(Record extracts)

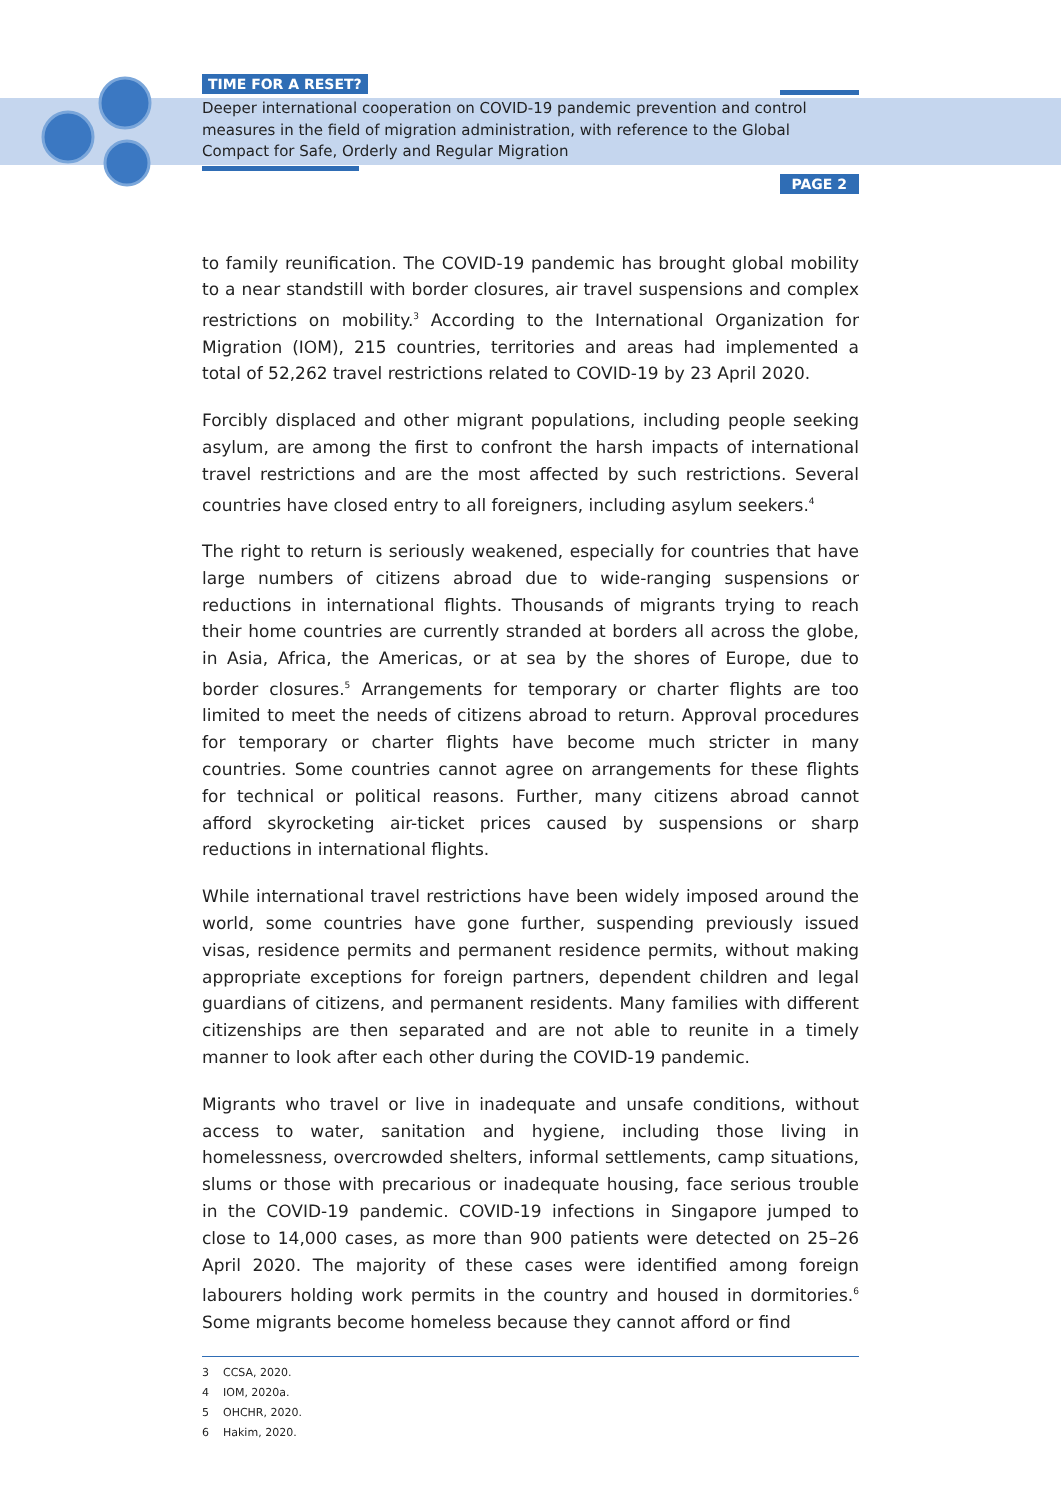TIME FOR A RESET?
Deeper international cooperation on COVID-19 pandemic prevention and control measures in the field of migration administration, with reference to the Global Compact for Safe, Orderly and Regular Migration
PAGE 2
to family reunification. The COVID-19 pandemic has brought global mobility to a near standstill with border closures, air travel suspensions and complex restrictions on mobility.<sup>3</sup> According to the International Organization for Migration (IOM), 215 countries, territories and areas had implemented a total of 52,262 travel restrictions related to COVID-19 by 23 April 2020.
Forcibly displaced and other migrant populations, including people seeking asylum, are among the first to confront the harsh impacts of international travel restrictions and are the most affected by such restrictions. Several countries have closed entry to all foreigners, including asylum seekers.<sup>4</sup>
The right to return is seriously weakened, especially for countries that have large numbers of citizens abroad due to wide-ranging suspensions or reductions in international flights. Thousands of migrants trying to reach their home countries are currently stranded at borders all across the globe, in Asia, Africa, the Americas, or at sea by the shores of Europe, due to border closures.<sup>5</sup> Arrangements for temporary or charter flights are too limited to meet the needs of citizens abroad to return. Approval procedures for temporary or charter flights have become much stricter in many countries. Some countries cannot agree on arrangements for these flights for technical or political reasons. Further, many citizens abroad cannot afford skyrocketing air-ticket prices caused by suspensions or sharp reductions in international flights.
While international travel restrictions have been widely imposed around the world, some countries have gone further, suspending previously issued visas, residence permits and permanent residence permits, without making appropriate exceptions for foreign partners, dependent children and legal guardians of citizens, and permanent residents. Many families with different citizenships are then separated and are not able to reunite in a timely manner to look after each other during the COVID-19 pandemic.
Migrants who travel or live in inadequate and unsafe conditions, without access to water, sanitation and hygiene, including those living in homelessness, overcrowded shelters, informal settlements, camp situations, slums or those with precarious or inadequate housing, face serious trouble in the COVID-19 pandemic. COVID-19 infections in Singapore jumped to close to 14,000 cases, as more than 900 patients were detected on 25–26 April 2020. The majority of these cases were identified among foreign labourers holding work permits in the country and housed in dormitories.<sup>6</sup> Some migrants become homeless because they cannot afford or find
3 CCSA, 2020.
4 IOM, 2020a.
5 OHCHR, 2020.
6 Hakim, 2020.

(End Record extracts)

Every line in the records that holds the word "Migration" should be copied into the answer.

Deeper international cooperation on COVID-19 pandemic prevention and control measures in the field of migration administration, with reference to the Global Compact for Safe, Orderly and Regular Migration
to family reunification. The COVID-19 pandemic has brought global mobility to a near standstill with border closures, air travel suspensions and complex restrictions on mobility.<sup>3</sup> According to the International Organization for Migration (IOM), 215 countries, territories and areas had implemented a total of 52,262 travel restrictions related to COVID-19 by 23 April 2020.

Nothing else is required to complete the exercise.